After implementing any of the solutions, verify that Exit Code 137 errors are no longer occurring and that your pods are running stably.

Check Pod Status: Confirm the pod is running and healthy.
Inspect Last State: Ensure the container's last state is not Terminated (OOMKilled).
Review Recent Logs: Check for any new OOM-related messages.
Monitor Resource Usage: Verify memory consumption is within limits.
Check Events: Look for OOMKilled or eviction events.

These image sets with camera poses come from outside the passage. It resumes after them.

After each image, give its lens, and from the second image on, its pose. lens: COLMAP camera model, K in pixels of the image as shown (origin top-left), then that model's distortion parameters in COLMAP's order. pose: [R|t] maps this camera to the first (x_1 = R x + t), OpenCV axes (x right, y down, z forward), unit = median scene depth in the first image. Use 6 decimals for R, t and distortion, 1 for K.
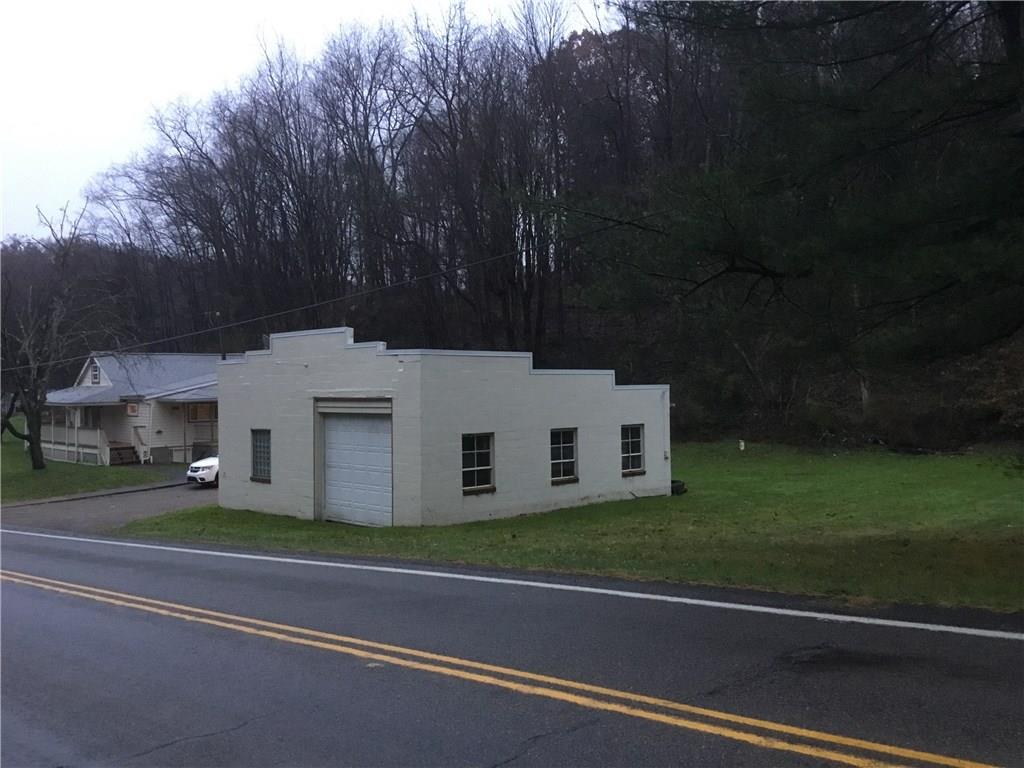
lens RADIAL K [[932.8, 0, 527.6], [0, 932.8, 375.7], [0, 0, 1]] dist [0.013512, -0.053582]
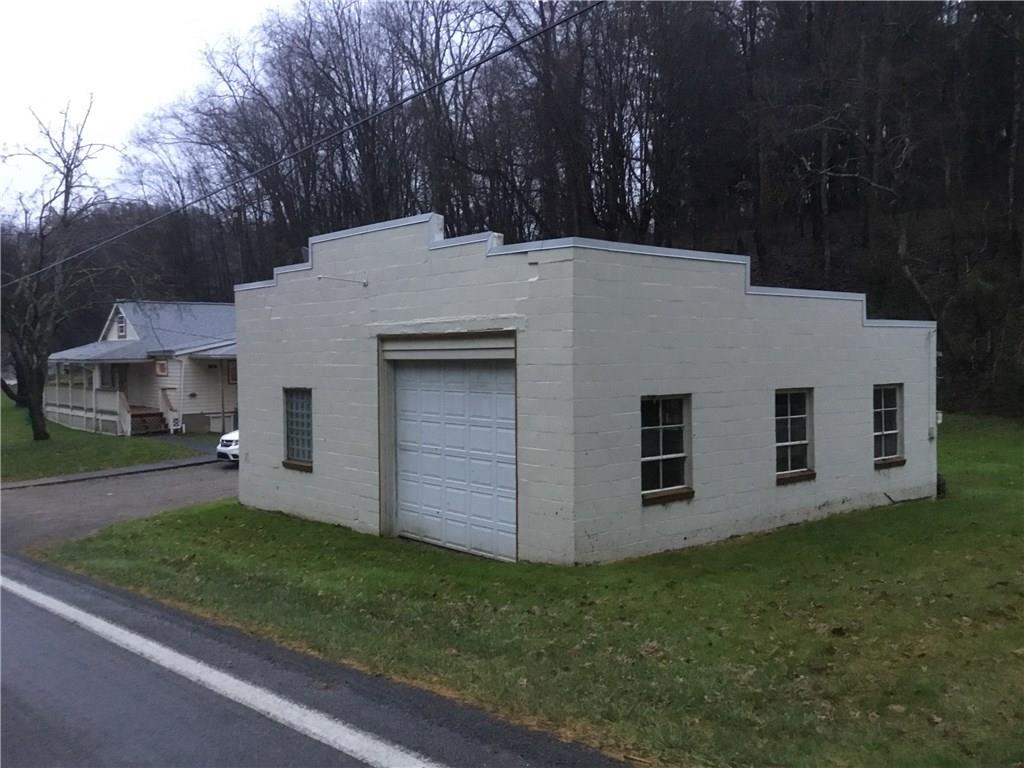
lens RADIAL K [[932.8, 0, 515.1], [0, 932.8, 391.1], [0, 0, 1]] dist [0.013512, -0.053582]
pose [[0.996827, 0.006077, -0.079369, -0.083046], [-0.002091, 0.998737, 0.050206, 0.026299], [0.079574, -0.049881, 0.995580, 0.362683]]
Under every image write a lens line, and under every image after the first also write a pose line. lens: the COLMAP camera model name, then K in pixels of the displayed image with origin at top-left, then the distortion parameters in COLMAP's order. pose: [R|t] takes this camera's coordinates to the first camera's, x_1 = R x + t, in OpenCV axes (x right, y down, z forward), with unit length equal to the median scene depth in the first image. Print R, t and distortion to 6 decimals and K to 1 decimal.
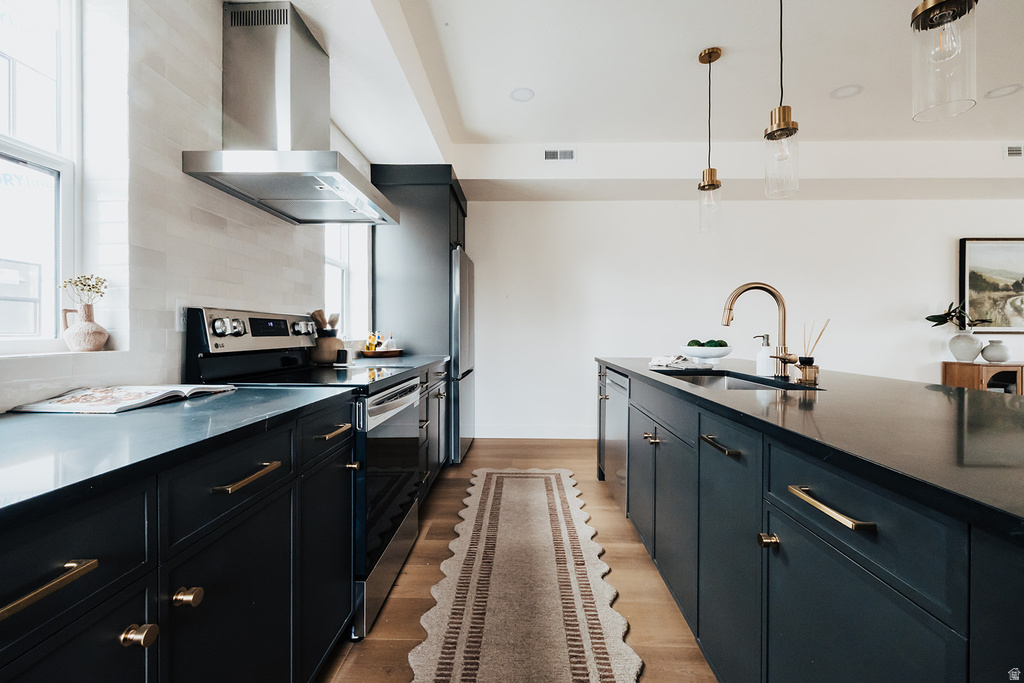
lens RADIAL K [[401.3, 0, 512.5], [0, 401.3, 332.5], [0, 0, 1]] dist [0.000328, 0.000125]
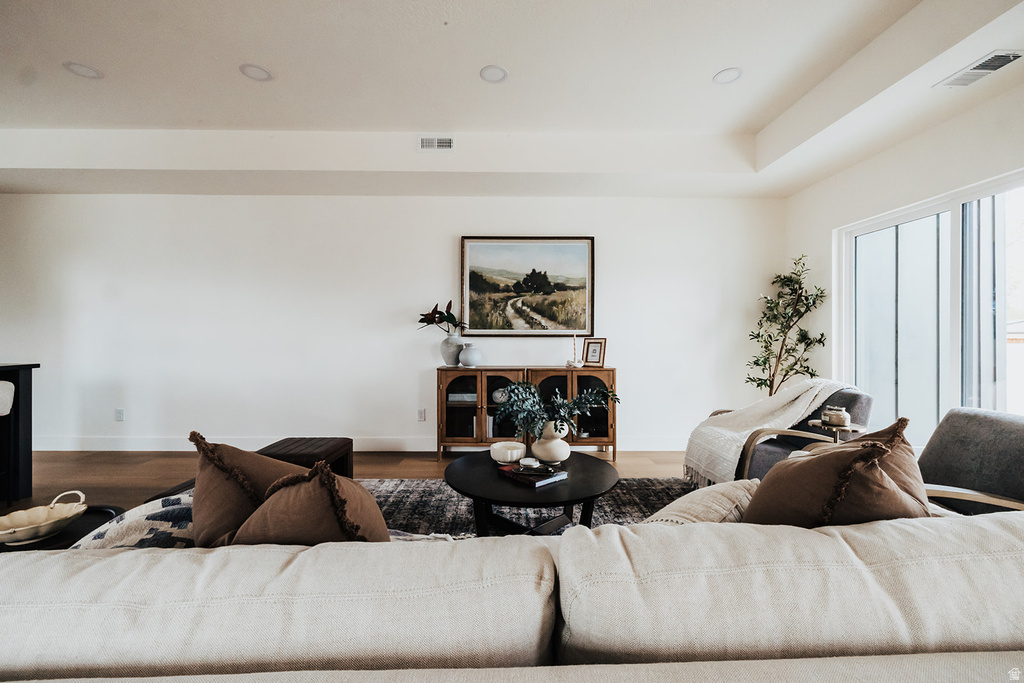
lens RADIAL K [[436.1, 0, 514.6], [0, 436.1, 342.3], [0, 0, 1]] dist [0.010262, -0.000143]
pose [[0.999612, -0.002465, 0.027733, 1.217468], [0.002156, 0.999935, 0.011184, 0.004711], [-0.027759, -0.011120, 0.999553, -0.039097]]
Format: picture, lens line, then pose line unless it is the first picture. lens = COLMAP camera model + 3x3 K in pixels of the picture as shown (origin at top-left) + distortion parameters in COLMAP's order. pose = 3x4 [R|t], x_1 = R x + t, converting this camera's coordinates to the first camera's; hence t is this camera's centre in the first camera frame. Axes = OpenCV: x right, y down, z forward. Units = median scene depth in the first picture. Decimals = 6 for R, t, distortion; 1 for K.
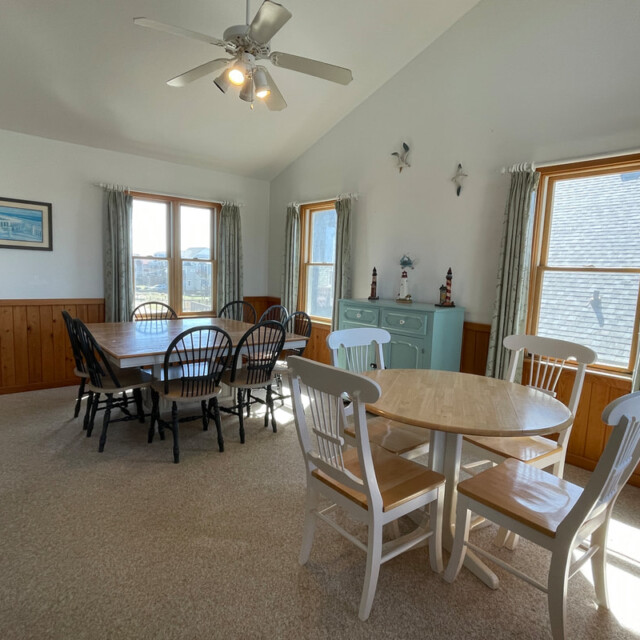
lens RADIAL K [[435.0, 0, 320.0], [0, 435.0, 320.0], [0, 0, 1]] dist [-0.005142, 0.001774]
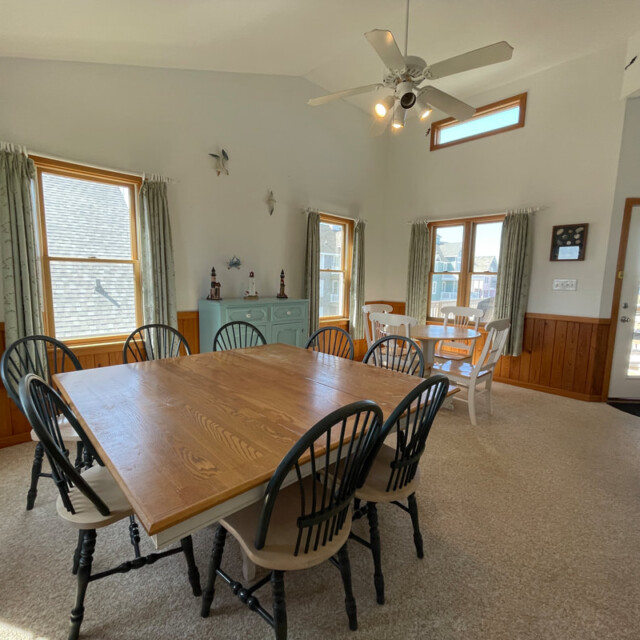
lens RADIAL K [[343.1, 0, 320.0], [0, 343.1, 320.0], [0, 0, 1]] dist [-0.000606, 0.002596]
pose [[-0.086200, -0.158318, 0.983618, -0.741972], [0.080752, 0.982935, 0.165284, -0.122739], [-0.993000, 0.093676, -0.071944, 0.897910]]
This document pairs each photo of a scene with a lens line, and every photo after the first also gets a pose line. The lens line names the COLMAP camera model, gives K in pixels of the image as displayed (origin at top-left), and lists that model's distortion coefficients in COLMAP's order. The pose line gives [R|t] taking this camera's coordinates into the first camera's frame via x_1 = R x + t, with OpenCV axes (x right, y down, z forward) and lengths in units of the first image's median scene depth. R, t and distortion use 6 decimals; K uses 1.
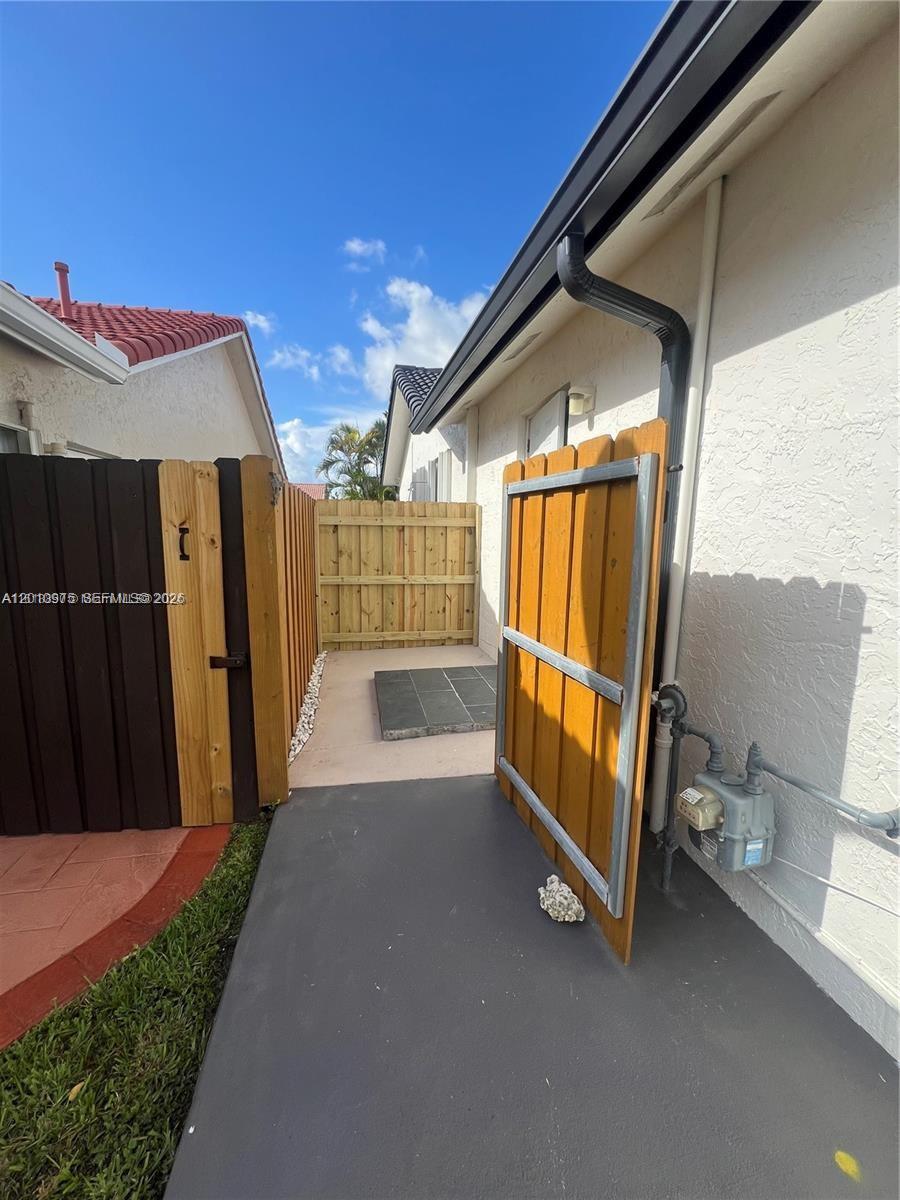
lens RADIAL K [[484.7, 0, 450.0], [0, 484.7, 600.0], [0, 0, 1]] dist [-0.000054, -0.000002]
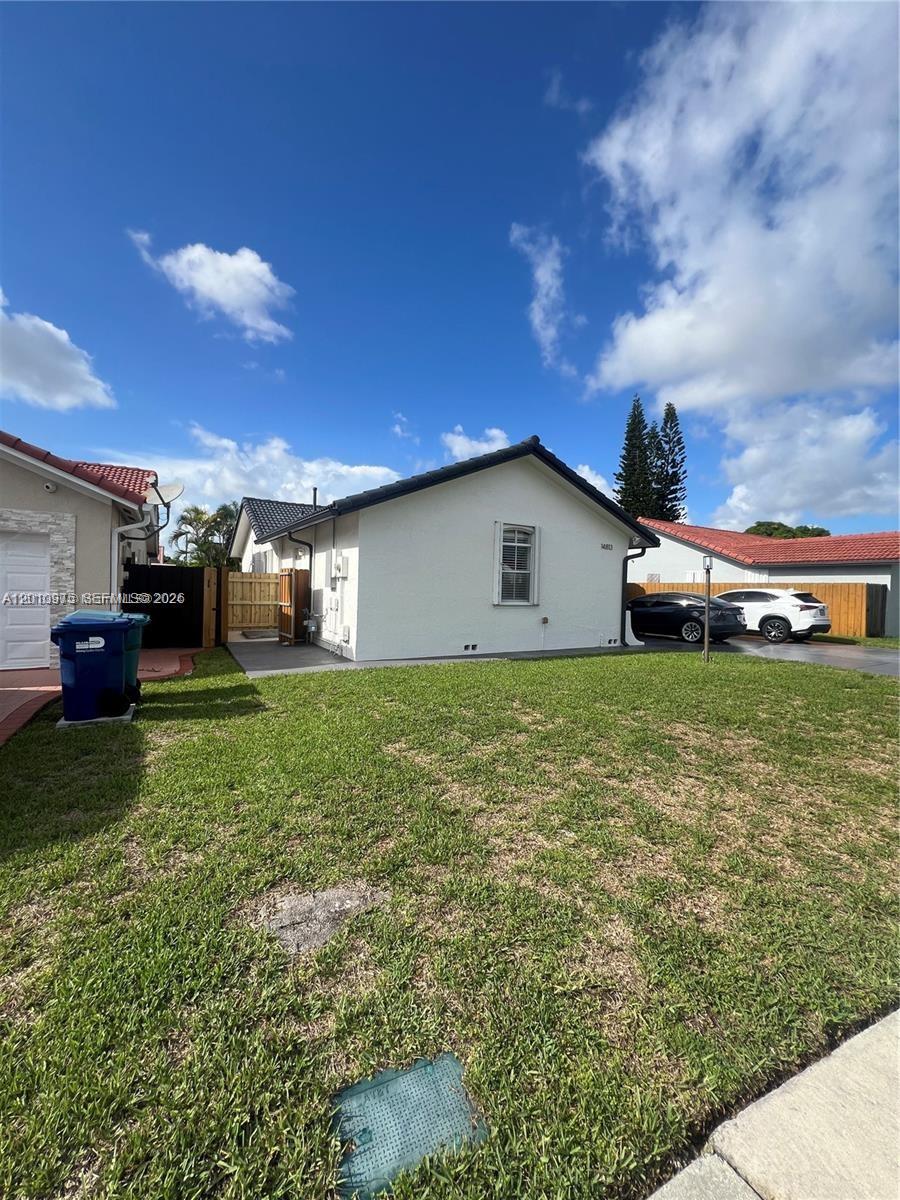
lens RADIAL K [[484.5, 0, 450.0], [0, 484.5, 600.0], [0, 0, 1]] dist [-0.000532, -0.000051]
pose [[0.947548, 0.000693, 0.319613, 0.077148], [0.039044, 0.992257, -0.117905, 0.276602], [-0.317220, 0.124200, 0.940184, -1.678567]]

# Check the pod's current and last known state
kubectl describe pod <pod-name> -n <namespace> | grep -E 'State|Reason|Exit Code|OOMKilled'

# Get the last terminated state in JSONPath (useful for scripting)
kubectl get pod <pod-name> -n <namespace> -o jsonpath='{.status.containerStatuses[0].lastState.terminated}'

# Review the most recent logs for any indication of the error
kubectl logs <pod-name> -n <namespace> --previous | tail -50

# Monitor current memory usage to ensure it's stable
kubectl top pod <pod-name> -n <namespace> --containers

# Check for any new OOM-related events
kubectl get events -n <namespace> --field-selector involvedObject.name=<pod-name>

📦 Prerequisites¶

To effectively diagnose and resolve Exit Code 137 errors, ensure you have the following:

kubectl CLI (v1.20+) configured with access to your Kubernetes cluster.
kubeconfig properly set up for target cluster access.
metrics-server deployed in your cluster for kubectl top and Horizontal Pod Autoscaling to function.
Sufficient RBAC permissions to describe pods, view logs, and edit deployments/HPAs.
(Optional) Prometheus/Grafana or other APM tools for comprehensive memory trend analysis and alerting.